# Aim of the task:
Rewrite the listing below with "approximately" changed to "roughly" and everything else left as it is, omitting the pictures.

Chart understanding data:
........
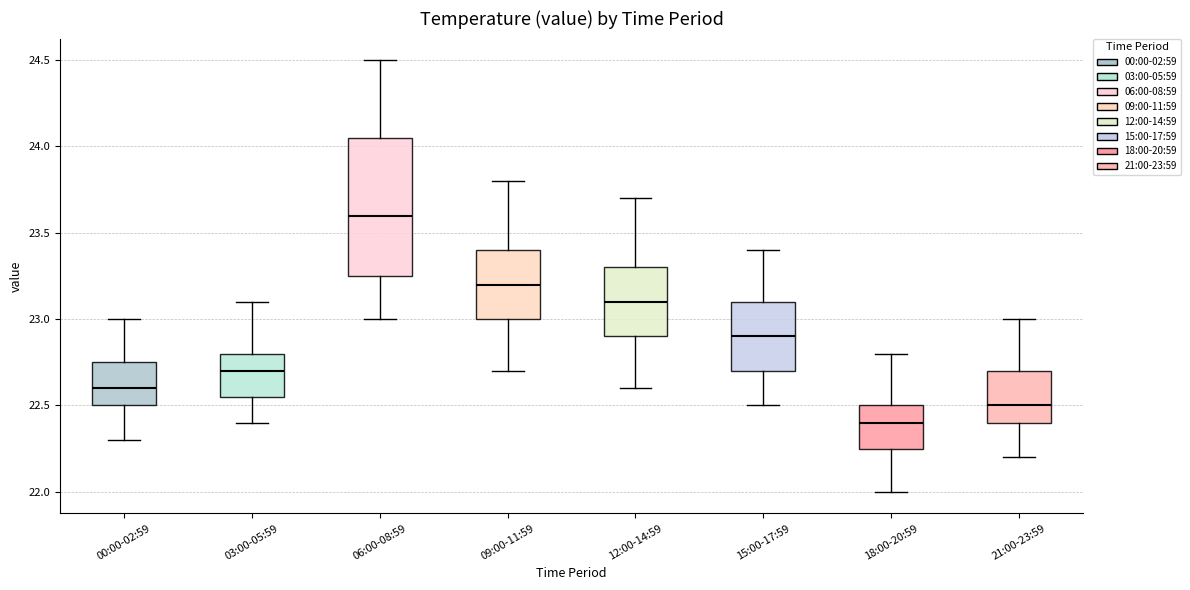

Reading left to right, transcribe this box plot: for each box, give where its median line is, the range the box spans, and where its two whiskers end, as read against the y-axis. The values are not printed on the chart, so give them approximately, as read against the axis.

00:00-02:59: median 22.60, box 22.50 to 22.75, whiskers 22.30 to 23.00
03:00-05:59: median 22.70, box 22.55 to 22.80, whiskers 22.40 to 23.10
06:00-08:59: median 23.60, box 23.25 to 24.05, whiskers 23.00 to 24.50
09:00-11:59: median 23.20, box 23.00 to 23.40, whiskers 22.70 to 23.80
12:00-14:59: median 23.10, box 22.90 to 23.30, whiskers 22.60 to 23.70
15:00-17:59: median 22.90, box 22.70 to 23.10, whiskers 22.50 to 23.40
18:00-20:59: median 22.40, box 22.25 to 22.50, whiskers 22.00 to 22.80
21:00-23:59: median 22.50, box 22.40 to 22.70, whiskers 22.20 to 23.00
........
# Answer below:
Reading left to right, transcribe this box plot: for each box, give where its median line is, the range the box spans, and where its two whiskers end, as read against the y-axis. The values are not printed on the chart, so give them roughly, as read against the axis.

00:00-02:59: median 22.60, box 22.50 to 22.75, whiskers 22.30 to 23.00
03:00-05:59: median 22.70, box 22.55 to 22.80, whiskers 22.40 to 23.10
06:00-08:59: median 23.60, box 23.25 to 24.05, whiskers 23.00 to 24.50
09:00-11:59: median 23.20, box 23.00 to 23.40, whiskers 22.70 to 23.80
12:00-14:59: median 23.10, box 22.90 to 23.30, whiskers 22.60 to 23.70
15:00-17:59: median 22.90, box 22.70 to 23.10, whiskers 22.50 to 23.40
18:00-20:59: median 22.40, box 22.25 to 22.50, whiskers 22.00 to 22.80
21:00-23:59: median 22.50, box 22.40 to 22.70, whiskers 22.20 to 23.00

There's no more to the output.